Aaaahhh! I’m out. Aaaaaaahhhhh! What a relief to be outside and not in a fucking group going to the park to listen to Carl go on and on about that stupid wife of his. I don’t want to know about anyone else’s personal life. I don’t even want a personal life of my own. I’m so sick of personal lives.

Whew! I’m never gonna end up in one of those places again. It’s like I got out of jail. I could sing with relief. So, I guess I’ll go home. Maybe I’ll read. I’ll have an old-fashioned Norman Rockwell kind of Sunday. I think I can really appreciate this kind of normalcy I’m gonna go for now after that prison camp experience in the clinic. That’s behind me now. At least I got a little of that anger off my chest. How was that for dealing with my emotions, Stan?

Okay, how do I get home? How do I get home? I’ve got a little cash, I’ll take a cab. First I’ll stop in the Blum’s and have a little cake and celebrate. I’ll eat a little something, maybe have a couple of beers and go home…

Nah, I’m not gonna have any beers. Fuck it. Sure, and what if that asshead comes looking for me and finds me with some beers. “I told you so, Alex.” Well, fuck you, you know? Suck this, you know what I’m saying? I’m no alcoholic. I’ll have some cake, maybe a little chocolate ice cream and French fries, and I’ll get home. And no red meat. I don’t want to fuck up my arteries…

Aaahhh! My own apartment. Goddamn, it’s good to be back. My car is back in the garage… I wonder how they got it back. Who cares, it’s here. Let’s see, did I get any messages? Two? Only two messages in ten days? Okay, who called? Jesus Christ! Joan. My mother must have told her. “I’m so glad you went into a clinic.” God, that I-knew-it-all-along voice. Gloat, why don’t you? Who else called? Shit. My mom. So they know I left the clinic. Great, now I’m not safe in my own house. This is a nightmare.
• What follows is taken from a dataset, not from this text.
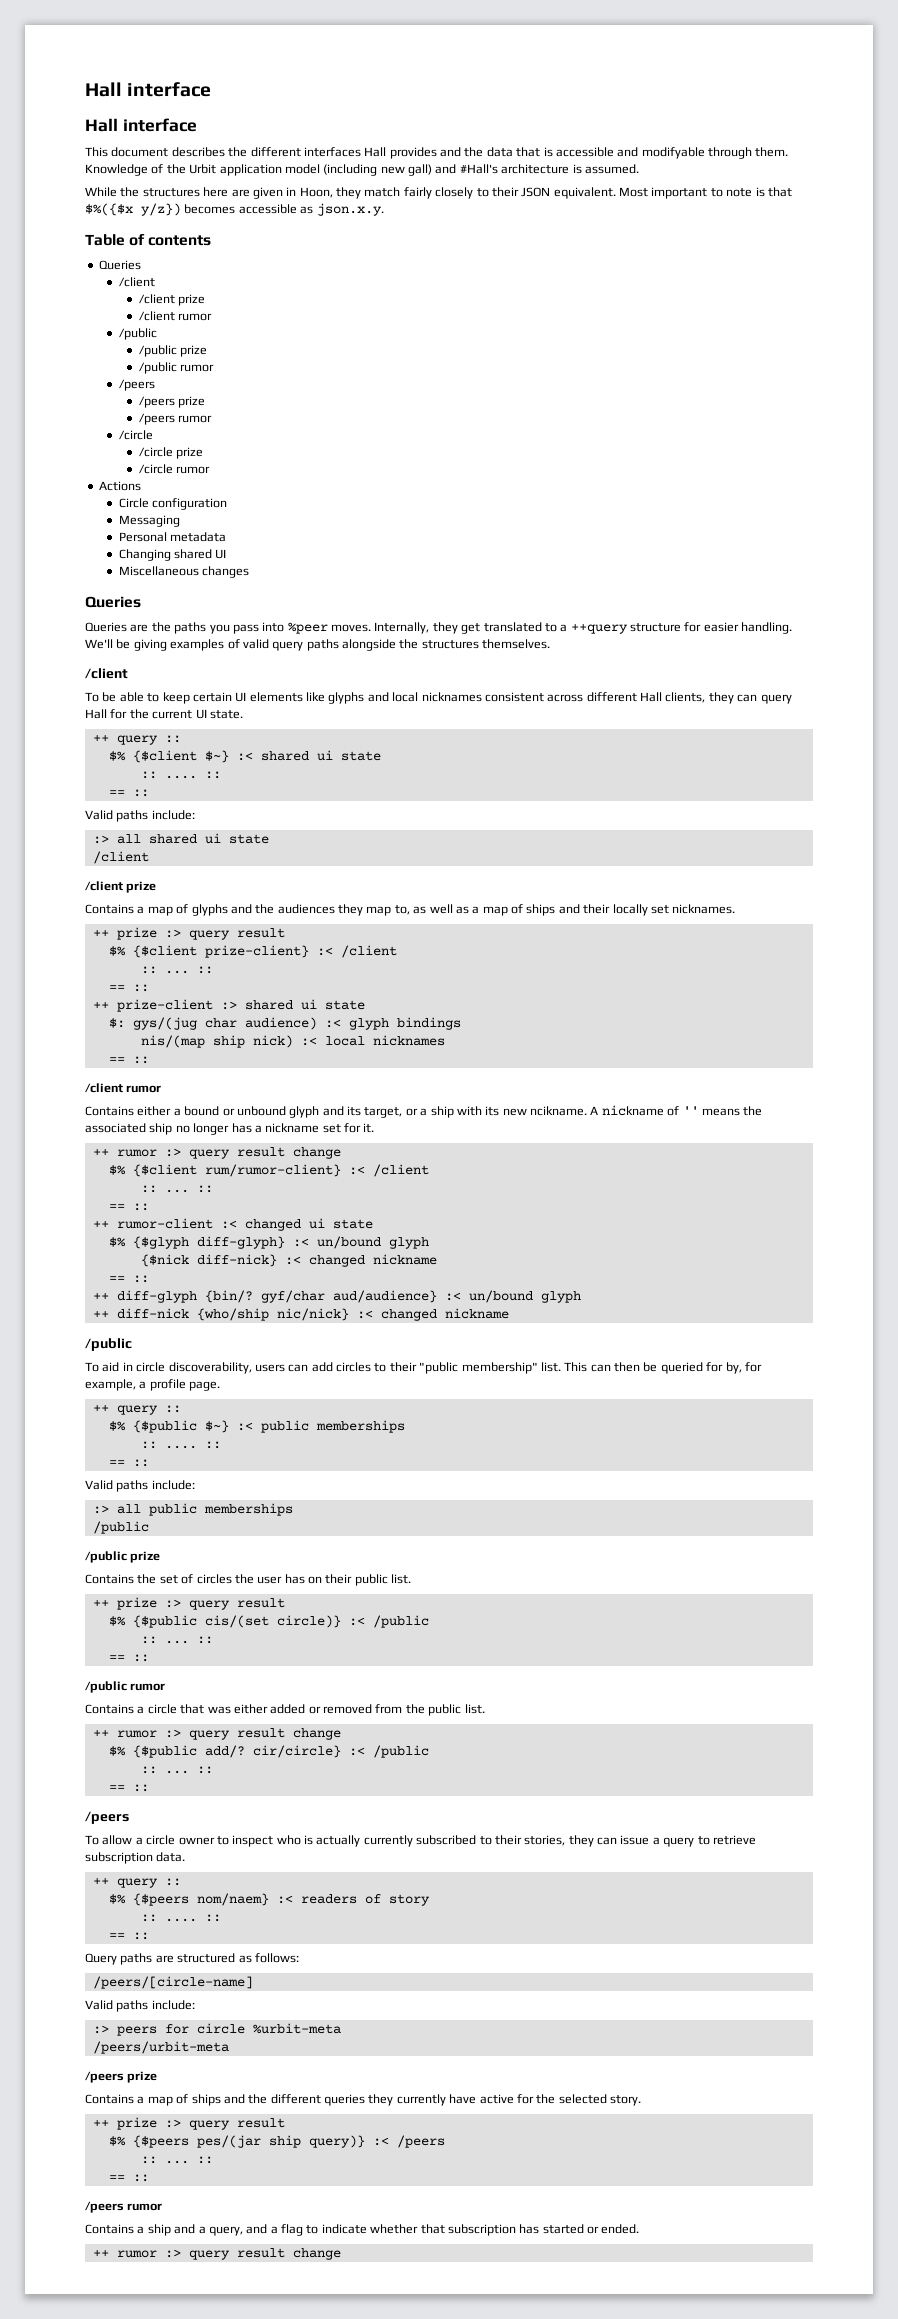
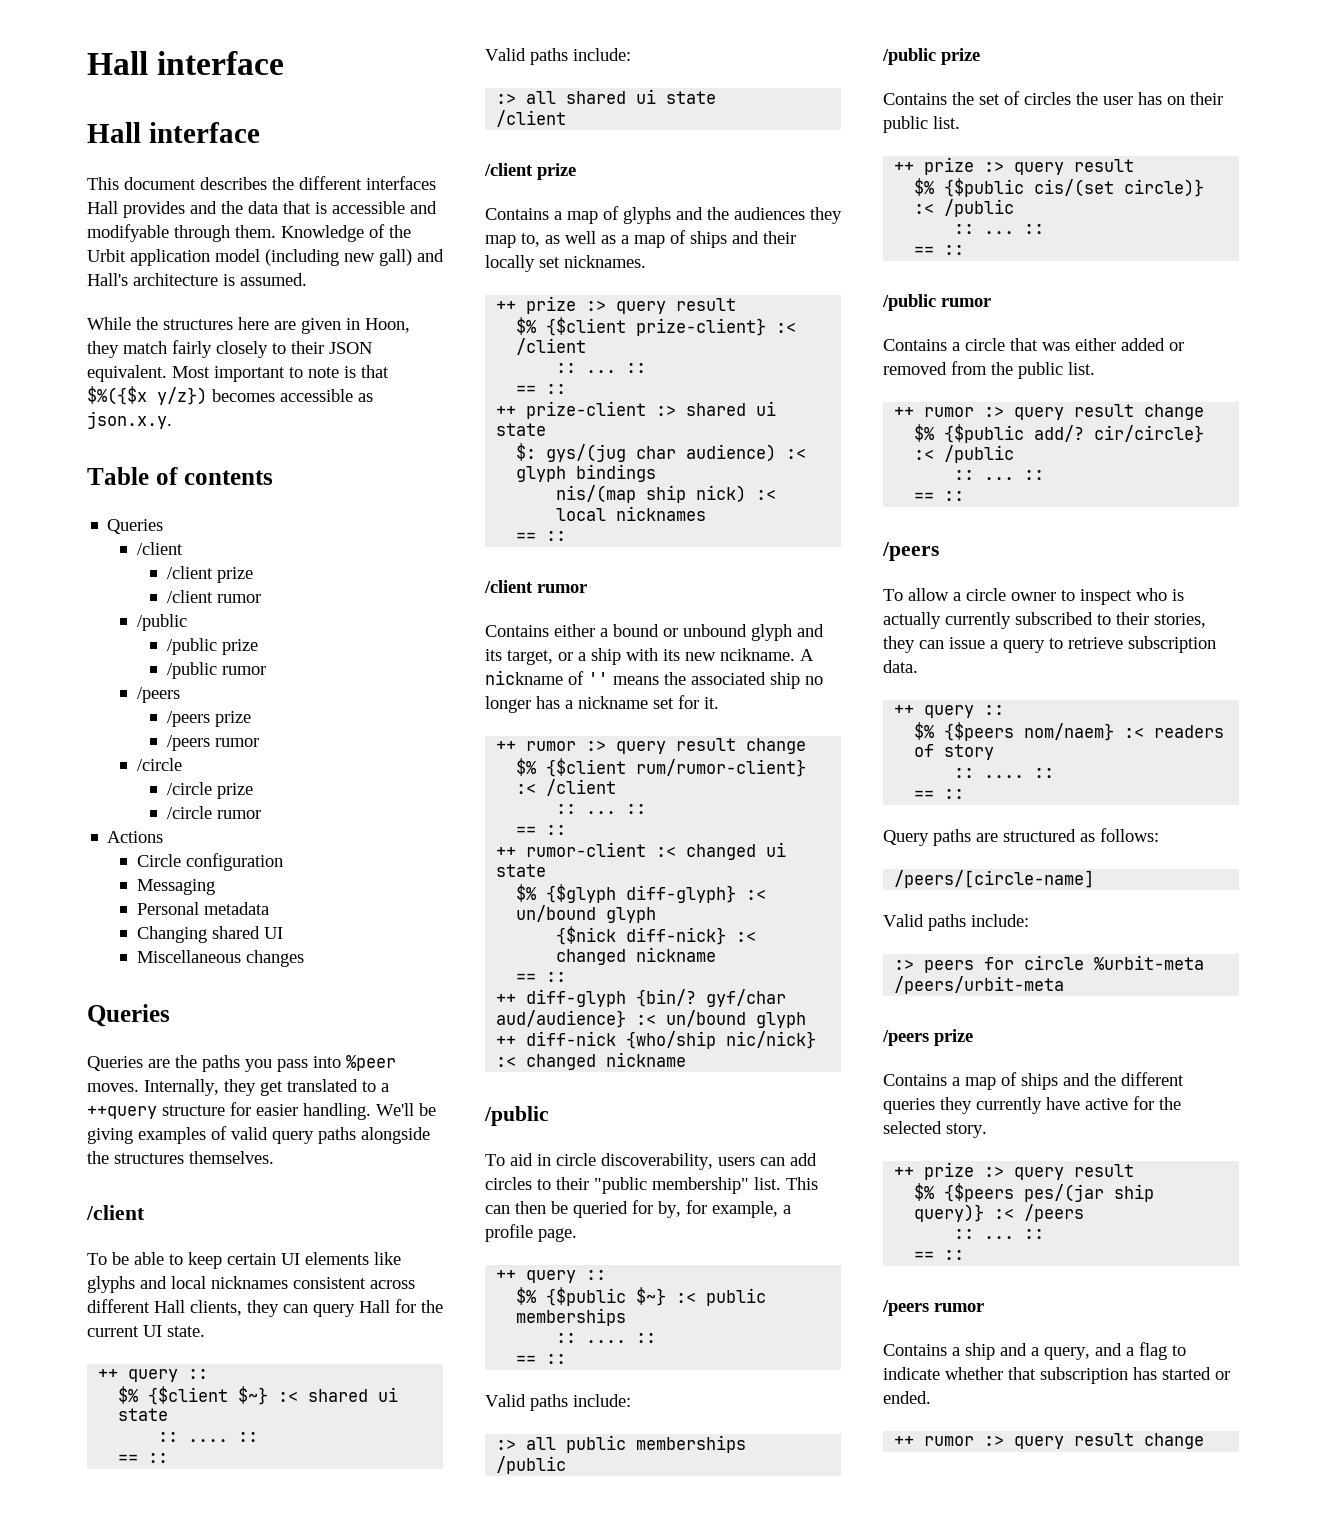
[459,164,498,174] #Hall's -> [87,273,128,286] Hall's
Wait, what’s this? A lude. No. No. If I take this, they’ll say it proves their point. Well, I’m not one of their traditional druggies. Here’s the lude, I’m throwing it in the toilet, it’s gone. Good-bye lude, hello no drugs.

I guess I’d better go out in case my parents show up. I’ll go for a drive. I’ll just go out and drive around and enjoy life like I’ve never enjoyed it before. I’m straight, and I threw away a lude. That proves I’m the master over this. I’m not what they thought I was. Hey, here’s that Valium. Down the toilet with this, too. I’ll show them. I’ll throw all my drugs away. There goes the Valium, and there goes that little piece of hash. All right. All right. No real drug addict could throw away their drugs. They’d laugh out of the other side of their clinic if they could see me now. All right! No junkie I.

So it’s drive time. Maybe I’ll go to a movie by myself. That’s kind of a mature thing to do. I’ve seen people do that. It looks desperate, but it’s probably not desperate at all. I don’t want to see any of my friends yet. I don’t want to talk about this. I’m gonna have to reevaluate a couple of things. I think I’m really getting a sense of what my life is about now. I’m feeling real strong after throwing away all those drugs. I’ll show them…

Wait. Wait just one minute… My secret stash. My secret just-in-case-gram-hidden-in-the-holed-out-dictionary stash. I’ll just throw… No. No , I won’t throw away my coke. I’ll leave it there and never do it. That’ll show them. Yep, there it is. If I was really a junkie I wouldn’t be staring at it right now, I’d be snorting it.